Business News of Sunday, 19 May 2024

Source: thenationonlineng.net

Why inflation has defied measures - Experts

Economic experts want the federal government to intervene more decisively in curbing the current inflation in the country as the various measures already taken seem to have been of little or no effect.

They are seeking a multifaceted approach to deal with the situation with attention paid to productivity, foreign exchange and insecurity in the economy.

As part of the strategy to put the inflation in check, the Central Bank of Nigeria (CBN)-led Monetary Policy Committee (MPC) is likely to further raise the benchmark interest rate between 50 and 100 basis points when it reconvenes tomorrow and Tuesday, analysts have predicted.

The MPC had in February raised the interest rate by 400 basis points to 22.75 per cent amid soaring inflation and further raised it by 200 basis points to 24.75 per cent the following month.

Dr Muda Yusuf, a former Director General of the Lagos Chamber of Commerce and Industry; Prof. Jonathan Adeyemi Aremu, an International Economic Relations specialist at the Covenant University (CU), Ota, Ogun State; Prof. Okey Ikechukwu, Executive Director, Development Specs Academy Abuja; Dr. Samson Galadima Simon, Chief Economist at ARKK Economics and Data Limited, Abuja; Peter Adebola, a Lagos-based stockbroker; Mr. Gbolade Idakolo, Managing Director/CEO SD&D Capital Management Limited; and Prof. Uchenna Uwaleke, a finance and capital market specialist at the Nasarawa State University said in separate interviews that the current situation in the country was dire and required an urgent solution.

Dr. Yusuf said the current low value of the naira has continued to encourage the outflow of agricultural products beyond the shores of Nigeria thus “complicating the supply side challenges, especially of food crops.”

He said: “Elevated inflationary pressures also aggravate pressure on production costs, weakens profitability, erodes shareholders value and dampens investors’ confidence.

“Only very few producers or service providers can transfer cost increases to their consumers. The implication is that manufacturers and other investors are currently under tremendous pressure.”

Government, he said, should “address the challenges bedeviling production, productivity, foreign exchange and insecurity in the economy. The real sector of the economy needs to be incentivised to ensure moderation of production costs.”

Besides, he said government should “review its tariff policies by granting concessionary import duty on intermediate products for agro allied industries and other industrialists. The same is true of investors in the logistics sector.”

▶ WORK TO COMPLETE: According to Dr. Yusuf in the inflation article, why are the supply-side challenges for food crops getting worse? Answer in one to three sentences.

▶ DATASET ENTRIES:
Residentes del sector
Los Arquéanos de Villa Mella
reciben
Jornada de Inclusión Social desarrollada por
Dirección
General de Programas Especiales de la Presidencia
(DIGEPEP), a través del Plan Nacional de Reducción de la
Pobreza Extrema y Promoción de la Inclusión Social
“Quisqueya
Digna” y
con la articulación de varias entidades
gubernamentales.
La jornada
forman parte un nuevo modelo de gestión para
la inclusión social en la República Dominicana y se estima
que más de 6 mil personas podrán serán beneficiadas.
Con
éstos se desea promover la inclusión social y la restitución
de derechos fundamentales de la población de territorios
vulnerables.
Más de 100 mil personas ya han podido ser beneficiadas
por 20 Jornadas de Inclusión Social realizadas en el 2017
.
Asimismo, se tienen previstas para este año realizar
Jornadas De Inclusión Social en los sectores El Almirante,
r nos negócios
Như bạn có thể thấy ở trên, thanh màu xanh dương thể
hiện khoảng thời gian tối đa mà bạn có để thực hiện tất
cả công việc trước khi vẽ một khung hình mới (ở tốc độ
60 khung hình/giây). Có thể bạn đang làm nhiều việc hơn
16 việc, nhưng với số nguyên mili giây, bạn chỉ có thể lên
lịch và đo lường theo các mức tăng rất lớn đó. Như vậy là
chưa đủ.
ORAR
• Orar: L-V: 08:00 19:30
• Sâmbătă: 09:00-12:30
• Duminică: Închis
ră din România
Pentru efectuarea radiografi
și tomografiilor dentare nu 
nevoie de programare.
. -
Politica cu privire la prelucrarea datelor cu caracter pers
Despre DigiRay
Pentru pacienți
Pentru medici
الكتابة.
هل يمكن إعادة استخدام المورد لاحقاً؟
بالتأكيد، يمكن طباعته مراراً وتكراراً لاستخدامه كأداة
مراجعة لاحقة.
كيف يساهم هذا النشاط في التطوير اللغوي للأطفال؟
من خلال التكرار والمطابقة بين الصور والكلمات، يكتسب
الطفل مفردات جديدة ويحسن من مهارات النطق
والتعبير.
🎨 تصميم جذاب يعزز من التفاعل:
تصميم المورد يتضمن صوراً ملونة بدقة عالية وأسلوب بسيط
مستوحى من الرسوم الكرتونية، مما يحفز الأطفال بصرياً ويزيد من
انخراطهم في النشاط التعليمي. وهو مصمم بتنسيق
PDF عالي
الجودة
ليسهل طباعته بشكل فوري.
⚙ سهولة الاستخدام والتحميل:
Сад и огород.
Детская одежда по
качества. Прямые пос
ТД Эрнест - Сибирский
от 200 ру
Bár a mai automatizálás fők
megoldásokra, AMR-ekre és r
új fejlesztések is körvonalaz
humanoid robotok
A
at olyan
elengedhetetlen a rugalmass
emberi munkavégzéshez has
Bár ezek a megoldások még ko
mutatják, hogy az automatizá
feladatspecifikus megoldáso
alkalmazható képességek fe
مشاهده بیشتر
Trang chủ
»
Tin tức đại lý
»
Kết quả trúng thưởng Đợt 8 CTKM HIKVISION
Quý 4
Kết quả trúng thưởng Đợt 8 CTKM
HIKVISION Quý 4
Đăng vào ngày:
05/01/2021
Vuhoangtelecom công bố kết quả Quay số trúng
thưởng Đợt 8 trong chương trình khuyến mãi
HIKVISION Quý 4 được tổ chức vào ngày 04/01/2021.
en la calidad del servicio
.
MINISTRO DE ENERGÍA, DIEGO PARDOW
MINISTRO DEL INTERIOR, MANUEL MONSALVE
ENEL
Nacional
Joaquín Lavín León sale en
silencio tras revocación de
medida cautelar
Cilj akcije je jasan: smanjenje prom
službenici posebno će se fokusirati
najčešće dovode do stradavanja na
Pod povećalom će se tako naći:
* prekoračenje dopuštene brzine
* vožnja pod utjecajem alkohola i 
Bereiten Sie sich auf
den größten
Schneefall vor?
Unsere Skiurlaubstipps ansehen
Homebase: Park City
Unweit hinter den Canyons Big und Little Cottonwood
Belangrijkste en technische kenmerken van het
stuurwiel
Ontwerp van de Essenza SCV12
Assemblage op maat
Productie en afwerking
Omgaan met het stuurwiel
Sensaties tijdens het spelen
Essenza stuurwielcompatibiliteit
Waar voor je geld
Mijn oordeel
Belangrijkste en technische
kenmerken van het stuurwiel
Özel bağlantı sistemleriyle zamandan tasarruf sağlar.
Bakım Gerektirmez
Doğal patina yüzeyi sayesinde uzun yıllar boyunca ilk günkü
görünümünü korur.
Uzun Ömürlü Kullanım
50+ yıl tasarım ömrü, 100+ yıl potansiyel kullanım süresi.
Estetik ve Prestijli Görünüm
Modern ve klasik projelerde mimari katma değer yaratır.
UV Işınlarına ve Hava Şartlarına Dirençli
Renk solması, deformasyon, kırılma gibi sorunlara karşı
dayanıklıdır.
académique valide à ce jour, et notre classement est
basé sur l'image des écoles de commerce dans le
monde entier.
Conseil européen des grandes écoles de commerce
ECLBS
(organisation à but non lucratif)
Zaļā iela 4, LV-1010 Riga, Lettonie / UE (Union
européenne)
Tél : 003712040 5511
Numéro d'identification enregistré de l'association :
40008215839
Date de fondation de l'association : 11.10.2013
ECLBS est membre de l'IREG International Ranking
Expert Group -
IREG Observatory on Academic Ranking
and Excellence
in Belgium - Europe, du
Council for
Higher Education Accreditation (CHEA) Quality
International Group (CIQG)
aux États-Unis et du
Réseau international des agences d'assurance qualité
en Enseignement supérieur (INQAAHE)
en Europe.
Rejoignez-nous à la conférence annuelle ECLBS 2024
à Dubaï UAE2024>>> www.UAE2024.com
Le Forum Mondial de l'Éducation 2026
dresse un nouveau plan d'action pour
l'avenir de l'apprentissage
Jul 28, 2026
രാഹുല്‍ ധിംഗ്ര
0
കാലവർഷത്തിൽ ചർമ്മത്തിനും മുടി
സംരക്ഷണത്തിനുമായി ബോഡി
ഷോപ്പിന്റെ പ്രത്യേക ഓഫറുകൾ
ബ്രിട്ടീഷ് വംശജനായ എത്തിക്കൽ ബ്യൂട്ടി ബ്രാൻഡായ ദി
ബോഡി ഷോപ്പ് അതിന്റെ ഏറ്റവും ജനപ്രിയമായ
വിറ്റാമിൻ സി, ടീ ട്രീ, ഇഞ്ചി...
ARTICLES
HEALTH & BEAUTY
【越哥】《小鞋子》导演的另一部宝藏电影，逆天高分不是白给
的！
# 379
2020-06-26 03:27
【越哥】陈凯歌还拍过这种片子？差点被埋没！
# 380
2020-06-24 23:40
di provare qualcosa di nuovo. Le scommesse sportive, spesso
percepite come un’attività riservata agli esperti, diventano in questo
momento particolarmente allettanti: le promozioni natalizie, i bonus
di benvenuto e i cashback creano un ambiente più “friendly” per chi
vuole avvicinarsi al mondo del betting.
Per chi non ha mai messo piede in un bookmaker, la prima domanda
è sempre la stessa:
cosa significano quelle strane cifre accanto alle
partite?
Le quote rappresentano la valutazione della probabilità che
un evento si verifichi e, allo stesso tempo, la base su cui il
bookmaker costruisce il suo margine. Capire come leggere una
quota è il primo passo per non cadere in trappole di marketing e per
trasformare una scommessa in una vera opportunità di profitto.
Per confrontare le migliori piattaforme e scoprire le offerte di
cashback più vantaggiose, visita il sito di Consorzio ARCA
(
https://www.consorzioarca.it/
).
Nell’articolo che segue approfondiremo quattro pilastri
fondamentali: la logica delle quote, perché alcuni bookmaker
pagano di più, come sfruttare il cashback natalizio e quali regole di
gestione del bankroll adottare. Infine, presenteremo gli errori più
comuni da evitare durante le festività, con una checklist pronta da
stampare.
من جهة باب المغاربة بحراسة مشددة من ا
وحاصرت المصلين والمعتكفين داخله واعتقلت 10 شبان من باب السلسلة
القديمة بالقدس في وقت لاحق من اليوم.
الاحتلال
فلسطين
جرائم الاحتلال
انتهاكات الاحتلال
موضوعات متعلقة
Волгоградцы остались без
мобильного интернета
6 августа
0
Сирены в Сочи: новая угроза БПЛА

▶ YOUR SOLUTION: He said the naira's current low value keeps encouraging agricultural products to flow out of Nigeria. That outflow complicates the supply-side challenges, especially for food crops.